Falling inflation would be welcome news for President Mahmoud Ahmadinejad, who is widely expected to run for a second four-year term in a June election, even though it remains well above the rate of around 12 percent when he took office in 2005. "The inflation rate at the end of the year will definitely be lower than the current inflation rate," Central Bank governor Mahmoud Bahmani told Mehr News Agency, referring to the Iranian year which ends on March 20.
The central bank said in mid-January that year-on-year inflation declined to 26.4 percent in December from 28.3 percent the previous month and 29.5 percent in October. Bahmani made clear he expected the downward trend to continue. "In regards to plans aimed at increasing production and supply of products in proportion to demand, the central bank thinks that we would bring the inflation rate back to 22 or 23 percent by the end of the year," he told Mehr.
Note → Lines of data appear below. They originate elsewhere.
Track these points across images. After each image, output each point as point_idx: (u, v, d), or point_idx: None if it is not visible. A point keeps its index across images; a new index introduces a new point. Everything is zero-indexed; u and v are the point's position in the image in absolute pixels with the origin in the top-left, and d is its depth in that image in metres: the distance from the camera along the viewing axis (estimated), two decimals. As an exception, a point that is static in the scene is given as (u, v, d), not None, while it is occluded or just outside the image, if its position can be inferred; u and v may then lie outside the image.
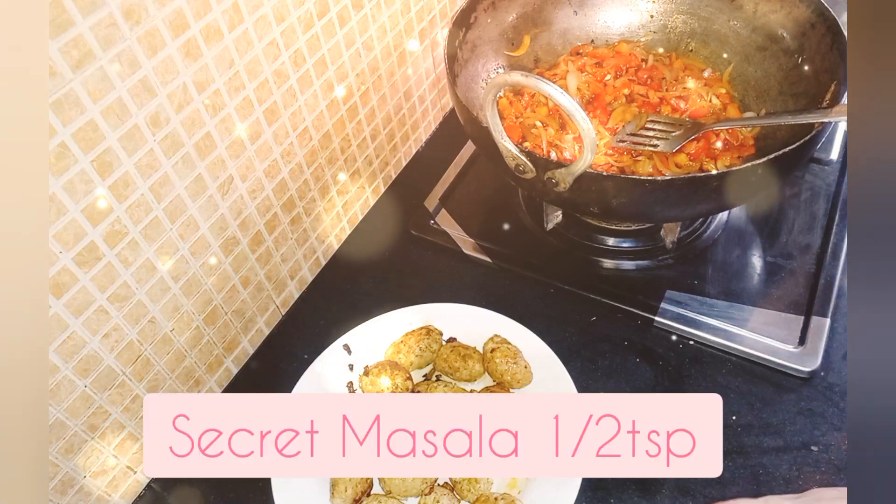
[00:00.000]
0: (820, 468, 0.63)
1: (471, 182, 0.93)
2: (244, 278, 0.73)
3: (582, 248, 0.83)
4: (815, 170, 0.88)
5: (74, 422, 0.58)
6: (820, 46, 0.76)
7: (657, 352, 0.73)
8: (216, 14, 0.57)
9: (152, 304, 0.62)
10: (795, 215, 0.84)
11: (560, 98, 0.56)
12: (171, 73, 0.55)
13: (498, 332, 0.72)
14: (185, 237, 0.63)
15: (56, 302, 0.53)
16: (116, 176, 0.54)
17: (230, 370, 0.76)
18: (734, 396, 0.69)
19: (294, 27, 0.67)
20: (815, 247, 0.80)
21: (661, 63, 0.88)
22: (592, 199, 0.66)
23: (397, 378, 0.69)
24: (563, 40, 0.92)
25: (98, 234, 0.54)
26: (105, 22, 0.48)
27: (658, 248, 0.82)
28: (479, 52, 0.85)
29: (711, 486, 0.63)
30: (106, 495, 0.64)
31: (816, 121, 0.66)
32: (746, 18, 0.84)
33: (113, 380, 0.60)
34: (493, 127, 0.64)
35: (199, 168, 0.62)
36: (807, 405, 0.68)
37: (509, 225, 0.87)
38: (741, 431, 0.66)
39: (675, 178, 0.62)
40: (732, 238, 0.82)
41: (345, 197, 0.86)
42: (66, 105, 0.48)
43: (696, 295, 0.76)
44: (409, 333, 0.73)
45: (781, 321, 0.73)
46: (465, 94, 0.82)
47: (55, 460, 0.58)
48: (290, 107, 0.70)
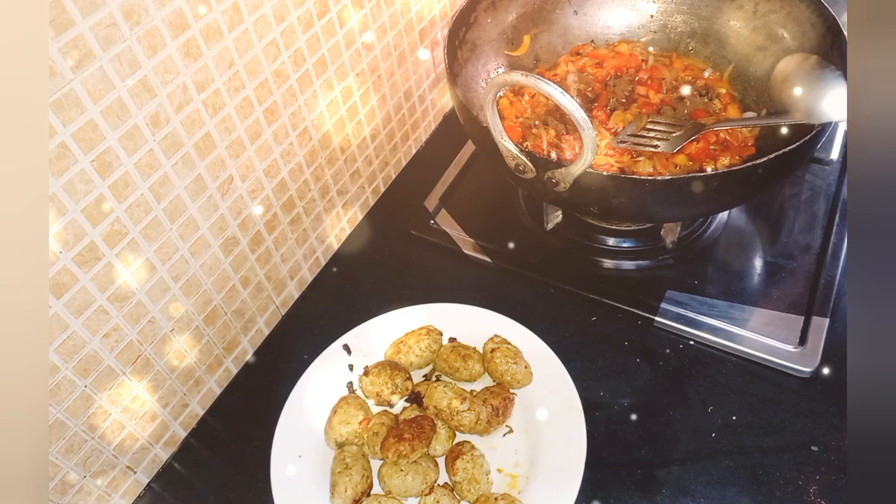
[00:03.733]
0: (820, 468, 0.63)
1: (471, 182, 0.93)
2: (244, 278, 0.73)
3: (582, 248, 0.83)
4: (815, 170, 0.88)
5: (74, 422, 0.58)
6: (820, 46, 0.76)
7: (657, 352, 0.73)
8: (216, 14, 0.57)
9: (152, 304, 0.62)
10: (795, 215, 0.84)
11: (560, 98, 0.56)
12: (171, 73, 0.55)
13: (498, 332, 0.72)
14: (185, 237, 0.63)
15: (56, 302, 0.53)
16: (116, 176, 0.54)
17: (230, 370, 0.76)
18: (734, 396, 0.69)
19: (294, 27, 0.67)
20: (815, 247, 0.80)
21: (661, 63, 0.88)
22: (592, 199, 0.66)
23: (397, 378, 0.69)
24: (563, 40, 0.92)
25: (98, 234, 0.54)
26: (105, 22, 0.48)
27: (658, 248, 0.82)
28: (479, 52, 0.85)
29: (711, 486, 0.63)
30: (106, 495, 0.64)
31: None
32: (746, 18, 0.84)
33: (113, 380, 0.60)
34: (493, 127, 0.64)
35: (199, 168, 0.62)
36: (807, 405, 0.68)
37: (509, 225, 0.87)
38: (741, 431, 0.66)
39: (675, 178, 0.62)
40: (732, 238, 0.82)
41: (345, 197, 0.86)
42: (66, 105, 0.48)
43: (697, 295, 0.76)
44: (409, 333, 0.73)
45: (781, 321, 0.73)
46: (465, 94, 0.82)
47: (55, 460, 0.58)
48: (289, 107, 0.70)
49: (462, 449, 0.64)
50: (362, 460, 0.64)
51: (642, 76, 0.86)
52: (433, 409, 0.66)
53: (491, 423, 0.66)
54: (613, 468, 0.65)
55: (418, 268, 0.84)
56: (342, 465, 0.63)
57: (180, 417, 0.70)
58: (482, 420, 0.65)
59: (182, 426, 0.71)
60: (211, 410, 0.74)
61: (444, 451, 0.65)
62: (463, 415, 0.65)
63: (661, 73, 0.86)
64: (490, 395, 0.67)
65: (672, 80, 0.86)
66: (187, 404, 0.71)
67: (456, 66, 0.79)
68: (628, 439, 0.67)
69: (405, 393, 0.69)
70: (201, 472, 0.69)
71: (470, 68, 0.84)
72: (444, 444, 0.65)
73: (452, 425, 0.66)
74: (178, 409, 0.70)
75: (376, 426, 0.65)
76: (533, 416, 0.67)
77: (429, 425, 0.64)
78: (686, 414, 0.68)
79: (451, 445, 0.65)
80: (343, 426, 0.66)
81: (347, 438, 0.66)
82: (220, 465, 0.69)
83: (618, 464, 0.65)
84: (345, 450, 0.65)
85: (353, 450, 0.65)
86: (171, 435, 0.70)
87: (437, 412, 0.66)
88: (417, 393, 0.69)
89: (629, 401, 0.69)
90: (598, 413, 0.69)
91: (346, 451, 0.65)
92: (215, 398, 0.74)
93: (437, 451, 0.65)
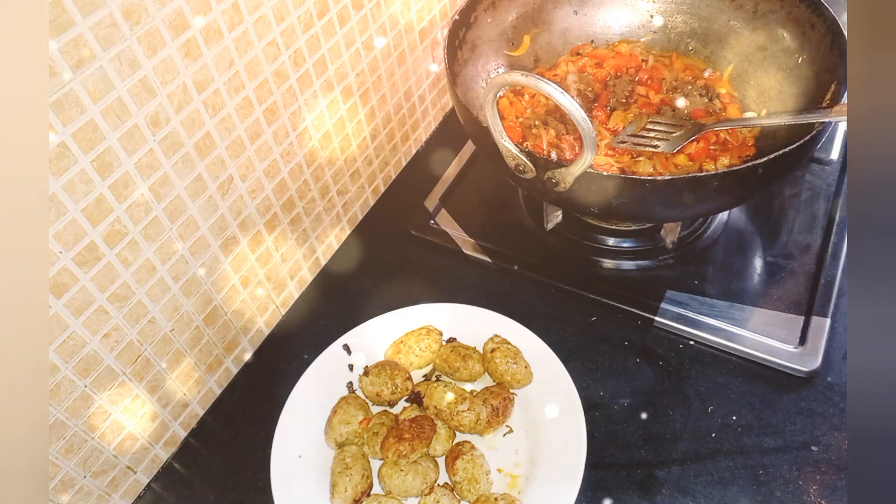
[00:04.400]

But he also stressed the need to control liquidity. The ISNA news agency quoted another central bank official, Ramin Pashaifam, as making a similar forecast. The economy is expected to be a key battleground in campaigning for the 2009 presidential election in the world's fourth-largest crude producer, which is facing a sharp fall in revenue after oil prices plunged by 70 percent since July.
Reformist critics have accused Ahmadinejad's conservative government of stoking price rises by heavy spending of petrodollars when crude prices were soaring, making it more difficult to cope when they started tumbling six months ago. Iran is also under international pressure over its disputed nuclear programme. Analysts say US and UN sanctions are pushing up the cost of doing business and deterring investors.
But some economists had predicted the inflation rate would come down, pointing to the global economic downturn as well as monetary tightening initiated by former central bank governor Tahmasb Mazaheri, who was replaced by Bahmani last year. Mirkazemi, the commerce minister, has issued a directive about the necessity of companies lowering prices "in the domestic market in proportion with the global fall," media said.
"Producers and importers are obliged to cut the price of products. We will confront the violators," Mirkazemi told state broadcaster IRIB, according to its website. "Violators including representatives of foreign companies in the country and also domestic producers will be given fines," he said. "If they do not lower prices and if they continue with the violation their license will be cancelled."